For contract review, advice and representation in selecting a nursing home, navigating the admission process, protecting residents’ rights, and evaluating payment options, call us at 732-382-6070

Thoughtful Catholic approach to conversations about end of life care

I had the opportunity today to read a very thoughtful article about a meeting of Catholic physicians who are helping their very ill patients to wrestle with hard decisions about whether to utilize palliative care in place of active treatment with mechanical life support.
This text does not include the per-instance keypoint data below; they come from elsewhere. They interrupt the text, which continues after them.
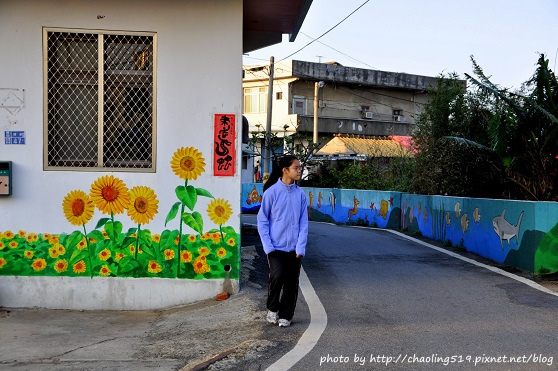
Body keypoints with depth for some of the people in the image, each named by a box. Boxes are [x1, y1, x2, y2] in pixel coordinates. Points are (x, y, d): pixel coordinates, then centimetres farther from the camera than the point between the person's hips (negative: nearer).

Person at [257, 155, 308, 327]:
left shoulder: (300, 194, 4)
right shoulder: (272, 192, -5)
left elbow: (303, 223, 5)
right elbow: (262, 220, -1)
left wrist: (300, 247, -5)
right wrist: (268, 246, -8)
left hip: (294, 248, 3)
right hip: (276, 247, -3)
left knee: (292, 282, 5)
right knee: (277, 275, -17)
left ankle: (285, 316, 22)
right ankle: (272, 308, 9)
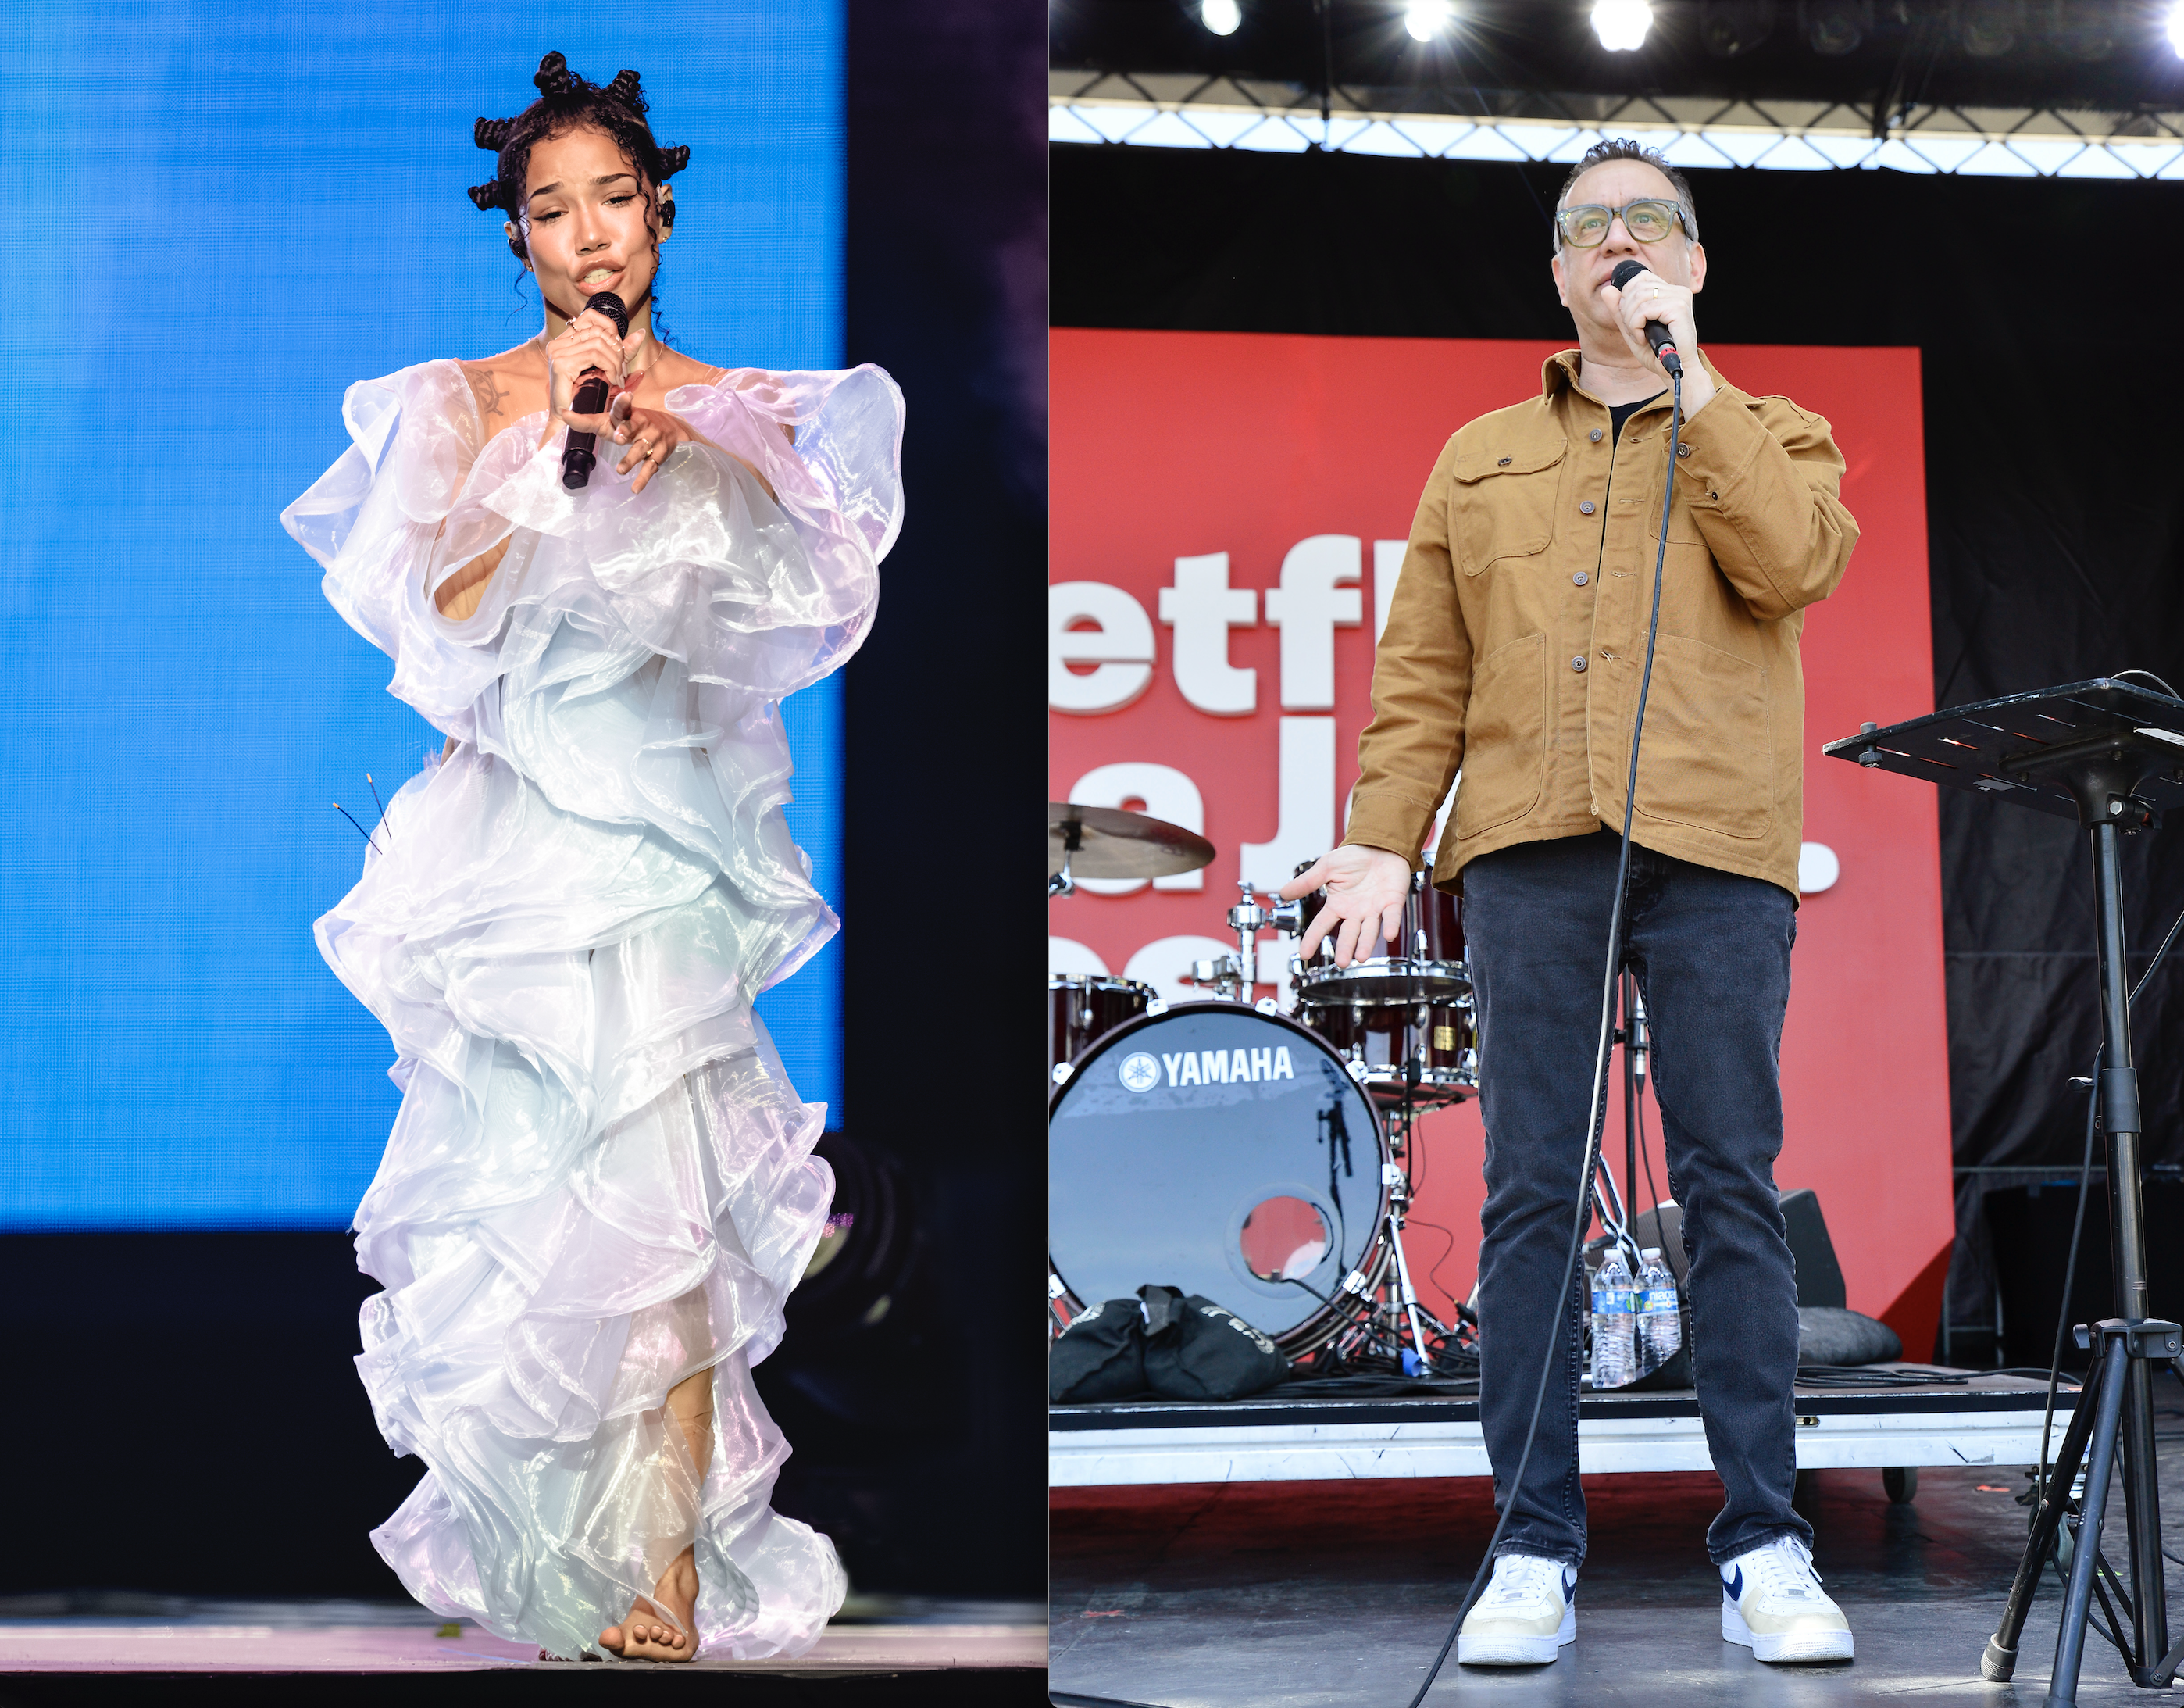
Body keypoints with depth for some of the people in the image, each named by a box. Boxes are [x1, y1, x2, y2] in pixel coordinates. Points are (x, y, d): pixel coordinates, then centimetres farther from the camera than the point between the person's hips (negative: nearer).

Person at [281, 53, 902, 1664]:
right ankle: (529, 1547, 17)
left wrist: (680, 469, -12)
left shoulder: (741, 412, 9)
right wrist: (552, 444, -12)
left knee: (666, 1193, -9)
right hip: (511, 848, 1)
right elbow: (440, 611, -5)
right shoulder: (459, 405, 8)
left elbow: (797, 615, -1)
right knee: (514, 1195, 2)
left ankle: (673, 1560, -2)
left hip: (673, 840, 0)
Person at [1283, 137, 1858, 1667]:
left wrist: (1689, 385, -2)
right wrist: (1384, 842, 2)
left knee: (1733, 1187, -4)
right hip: (1530, 850, 2)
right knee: (1531, 1194, -3)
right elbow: (1423, 676, 15)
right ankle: (1536, 1553, 2)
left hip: (1716, 850, -1)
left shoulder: (1773, 437, 18)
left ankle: (1765, 1550, 2)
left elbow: (1798, 563, -6)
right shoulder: (1481, 460, 23)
The organization is the Catholic Health Association of the United States (CHA) and the online newsletter article in the section on Physicians Articles is called  “Pathways to Convergence: EXAMINING DIVERSE PERSPECTIVES OF CATHOLICS ON ADVANCE CARE PLANNING, PALLIATIVE CARE, AND END-OF-LIFE CARE IN THE UNITED STATES,” subtitled ” Untangling the Gordian Knot of Language and Attitude about Palliative Care and Advance Care Planning: Pathways to Convergence,”
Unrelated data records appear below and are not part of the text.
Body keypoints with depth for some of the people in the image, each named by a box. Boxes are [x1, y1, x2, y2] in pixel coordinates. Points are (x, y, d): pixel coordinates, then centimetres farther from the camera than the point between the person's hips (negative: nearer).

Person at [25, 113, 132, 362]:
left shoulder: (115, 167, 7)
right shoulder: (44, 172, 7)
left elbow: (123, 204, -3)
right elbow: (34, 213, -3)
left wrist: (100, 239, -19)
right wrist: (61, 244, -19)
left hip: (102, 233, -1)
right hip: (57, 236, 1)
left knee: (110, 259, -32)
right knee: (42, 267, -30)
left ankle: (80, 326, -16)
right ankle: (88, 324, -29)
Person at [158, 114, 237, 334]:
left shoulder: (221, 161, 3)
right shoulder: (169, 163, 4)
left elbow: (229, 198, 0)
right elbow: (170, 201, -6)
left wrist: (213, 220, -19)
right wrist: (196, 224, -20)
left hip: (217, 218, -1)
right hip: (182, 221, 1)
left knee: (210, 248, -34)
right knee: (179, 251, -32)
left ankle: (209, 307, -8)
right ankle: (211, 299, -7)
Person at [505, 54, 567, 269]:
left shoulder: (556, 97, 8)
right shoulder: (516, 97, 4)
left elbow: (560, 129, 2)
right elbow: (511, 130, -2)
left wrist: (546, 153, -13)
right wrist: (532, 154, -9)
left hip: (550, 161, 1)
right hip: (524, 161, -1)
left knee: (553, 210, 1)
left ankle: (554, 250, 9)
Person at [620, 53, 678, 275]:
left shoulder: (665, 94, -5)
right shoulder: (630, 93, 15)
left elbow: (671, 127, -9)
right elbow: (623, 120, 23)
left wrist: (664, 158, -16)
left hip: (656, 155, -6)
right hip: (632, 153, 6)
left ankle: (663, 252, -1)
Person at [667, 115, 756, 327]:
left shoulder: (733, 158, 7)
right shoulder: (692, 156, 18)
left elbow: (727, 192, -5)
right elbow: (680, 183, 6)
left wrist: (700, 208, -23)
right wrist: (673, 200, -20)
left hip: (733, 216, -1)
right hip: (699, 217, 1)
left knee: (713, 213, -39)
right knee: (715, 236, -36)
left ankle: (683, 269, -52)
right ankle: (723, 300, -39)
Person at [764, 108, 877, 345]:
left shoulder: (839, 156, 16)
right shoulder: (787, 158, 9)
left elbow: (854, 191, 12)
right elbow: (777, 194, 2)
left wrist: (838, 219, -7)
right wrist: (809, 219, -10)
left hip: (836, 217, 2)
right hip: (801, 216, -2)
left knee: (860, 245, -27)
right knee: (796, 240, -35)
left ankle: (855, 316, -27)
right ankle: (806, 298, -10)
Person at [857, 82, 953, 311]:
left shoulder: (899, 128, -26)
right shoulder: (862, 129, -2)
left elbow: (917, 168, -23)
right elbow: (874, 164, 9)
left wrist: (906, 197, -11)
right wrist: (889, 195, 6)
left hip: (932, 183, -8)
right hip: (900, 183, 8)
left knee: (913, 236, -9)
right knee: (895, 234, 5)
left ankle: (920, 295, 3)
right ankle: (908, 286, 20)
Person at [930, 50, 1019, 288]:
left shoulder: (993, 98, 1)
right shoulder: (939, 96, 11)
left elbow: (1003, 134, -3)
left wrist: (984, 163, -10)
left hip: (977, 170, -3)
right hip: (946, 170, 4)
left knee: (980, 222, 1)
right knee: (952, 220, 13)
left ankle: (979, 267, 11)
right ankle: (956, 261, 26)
The article reports on the findings that stemmed from a 2015 initiative in which the Pew Charitable Trusts “gathered a group of six Catholic ethicists who worked in and with the Catholic health ministry from a variety of perspectives. All of them served as resources to help organizations in the ministry remain faithful to and compliant with Catholic teaching. Serving as a kind of steering committee, this initial group sketched out a framework for a project that would look at three main topics in Catholic health care” [including] …”:3. the specific issues and decisions made by patients and families and providers in the setting of living with serious illness and, ultimately, dying from it.”
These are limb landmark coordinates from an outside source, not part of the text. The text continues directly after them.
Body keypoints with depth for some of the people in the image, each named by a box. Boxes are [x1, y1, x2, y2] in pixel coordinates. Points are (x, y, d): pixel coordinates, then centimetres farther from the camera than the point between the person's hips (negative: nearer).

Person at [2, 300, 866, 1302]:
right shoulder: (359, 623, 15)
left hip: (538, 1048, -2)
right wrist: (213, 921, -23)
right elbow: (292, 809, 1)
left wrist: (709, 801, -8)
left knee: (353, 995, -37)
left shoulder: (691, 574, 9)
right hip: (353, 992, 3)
The article goes on to report thatPathways to Convergence, a project supported by The Pew Charitable Trusts, enabled a broad array of clergy, clinicians, practitioners and ethicists to explore Catholic perspectives on these issues for more than a year. Participants engaged in a series of in-depth conversations on how Catholics accompany the sick and dying, how end-of-life medical decisions are made and what role the church has in promoting its message and vision in the public square. It was acknowledged at the outset that although Catholics share many strongly held views that converge, they also hold divergent views and practices that cause confusion and misunderstanding. The project was established with the hope that, through a respectful exploration of the convergence and divergence of views, participants could recognize a path forward that would enable Catholics to speak more clearly and distinctly about these issues to one another and to others as well. …”

Discussions between physician and patient, or patient and nurse practitioner, about care at end of life are challenging, sensitive, and fraught with the difficulty of accepting certain medical inevitabilities without giving up hope. One’s concept of what constitutes good life at end of life must be explored. Individuals can sign advance directives, and patients or their authorized proxies can confer with physicians about POLST – Physicians Orders for Life Sustaining Treatment — that become part of the medical record both in and out of the hospital. Above all, the issues need to be explored with the team that is important to the patient, which will often include clergy as well as health care personnel and trusted family members.